We must want to get to the top. But, and this is very important, we must live the whole of ‘wanting to get to the top,’ not just half of it. Getting to the top is worthless if you don’t want to; wanting to is worthless if you don’t achieve it. The ‘wanting’ is damned important in terms of life because no one can know what ‘the top’ will be like. When mountaineering, we climb on because we have faith that the summit will be
there, roughly as expected, when we reach it. In life, I am not so sure. I cannot help suspecting that while we are engaged in our desperate assaults on the lower cliffs God may change the landscape, so that when we arrive everything is quite different, so much so that we may not even know we have arrived. I told you about Grandfather, and the Mutiny giving him a permanent sense of pleasure in the expected, if it happened. There was another effect, that, when he awoke, his ambition had been turned upside down. Instead of trying to rule, he found himself trying to heal.
So--we are hoping to do something great for India and the world. We see ourselves organizing, administering, directing the flow of energy. But we’ve got to remember that our particular summits, when we get there, may turn out to be something quite different--moments perhaps in which one of us is killed saving the other; or when we are thrown to the wolves by the blindness of those we are trying to help; or when we father sons who will do what we have been prevented from doing. This untrustworthiness of the Deity must not prevent us from going on towards the top as we see it, because the journey itself must also be our desire--as it is in climbing.
Why do we climb? Because we want to, and to get to the top. And, in my case, because it is easier not to.

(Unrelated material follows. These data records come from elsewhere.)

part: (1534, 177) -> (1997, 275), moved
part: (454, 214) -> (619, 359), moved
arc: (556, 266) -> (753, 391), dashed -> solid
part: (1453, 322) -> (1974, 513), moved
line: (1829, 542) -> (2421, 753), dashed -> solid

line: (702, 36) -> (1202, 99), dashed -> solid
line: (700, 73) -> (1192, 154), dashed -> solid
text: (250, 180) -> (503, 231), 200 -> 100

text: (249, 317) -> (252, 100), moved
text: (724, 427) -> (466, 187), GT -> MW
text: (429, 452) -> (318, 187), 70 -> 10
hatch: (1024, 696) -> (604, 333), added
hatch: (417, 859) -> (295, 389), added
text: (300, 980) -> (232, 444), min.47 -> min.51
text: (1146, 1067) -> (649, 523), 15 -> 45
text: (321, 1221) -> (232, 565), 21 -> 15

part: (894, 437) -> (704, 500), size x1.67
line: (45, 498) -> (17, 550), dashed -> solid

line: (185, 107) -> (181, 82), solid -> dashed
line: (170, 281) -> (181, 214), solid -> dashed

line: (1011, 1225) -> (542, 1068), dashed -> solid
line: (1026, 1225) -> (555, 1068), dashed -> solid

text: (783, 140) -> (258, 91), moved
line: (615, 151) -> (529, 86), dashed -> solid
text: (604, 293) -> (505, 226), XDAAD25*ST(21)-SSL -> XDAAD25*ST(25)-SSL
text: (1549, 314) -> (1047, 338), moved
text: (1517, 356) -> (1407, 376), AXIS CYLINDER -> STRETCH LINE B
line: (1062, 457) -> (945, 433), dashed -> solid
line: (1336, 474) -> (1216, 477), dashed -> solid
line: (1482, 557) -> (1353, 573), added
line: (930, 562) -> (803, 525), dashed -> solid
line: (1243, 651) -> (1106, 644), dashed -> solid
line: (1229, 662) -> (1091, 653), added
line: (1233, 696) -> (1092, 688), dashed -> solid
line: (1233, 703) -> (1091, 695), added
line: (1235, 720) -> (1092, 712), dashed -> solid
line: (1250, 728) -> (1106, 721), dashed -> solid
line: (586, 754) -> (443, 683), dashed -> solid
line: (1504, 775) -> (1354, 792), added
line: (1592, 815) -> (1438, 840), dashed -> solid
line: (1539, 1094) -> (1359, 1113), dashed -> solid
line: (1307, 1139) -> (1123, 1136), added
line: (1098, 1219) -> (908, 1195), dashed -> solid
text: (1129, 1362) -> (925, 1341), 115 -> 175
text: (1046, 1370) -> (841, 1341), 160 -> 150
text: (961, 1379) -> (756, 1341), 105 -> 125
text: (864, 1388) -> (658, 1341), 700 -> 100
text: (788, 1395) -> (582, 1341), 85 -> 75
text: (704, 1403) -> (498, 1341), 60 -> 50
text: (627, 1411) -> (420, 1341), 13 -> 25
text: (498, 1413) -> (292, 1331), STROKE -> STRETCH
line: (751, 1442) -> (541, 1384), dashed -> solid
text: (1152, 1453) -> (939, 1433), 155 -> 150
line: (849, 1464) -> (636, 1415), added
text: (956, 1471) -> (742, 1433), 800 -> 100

The pinnacles of Chapel, the shape of the Matterhorn, the pyramid of Meru--which we haven’t even seen--tower up in front of everybody. They are there for everybody. The mass of men say that one should stay at the bottom, looking up--admiringly, perhaps; and it is clearly more comfortable there. Therefore, I say, I will go up. An usher at school used to call this attitude of mine ‘contrariness.’ It wasn’t, and isn’t, that at all. It is a fixed policy I decided on as long ago as I can remember, to take that course among alternatives which would keep in my own hands my own mastery over myself, other people, and, if you like, fate. They’re all alike--fate, people, your own untempered inclination--in exerting a steady, permanent, downward pressure. They’re like gravity. It’s easier to fall than to climb, easier to lie than to stand. They’re like mud, holding us still so that we never move outside the one tiny corner of our total capacity for living where we happen to find ourselves if we accept what fate, people, or our own laziness seem to decree.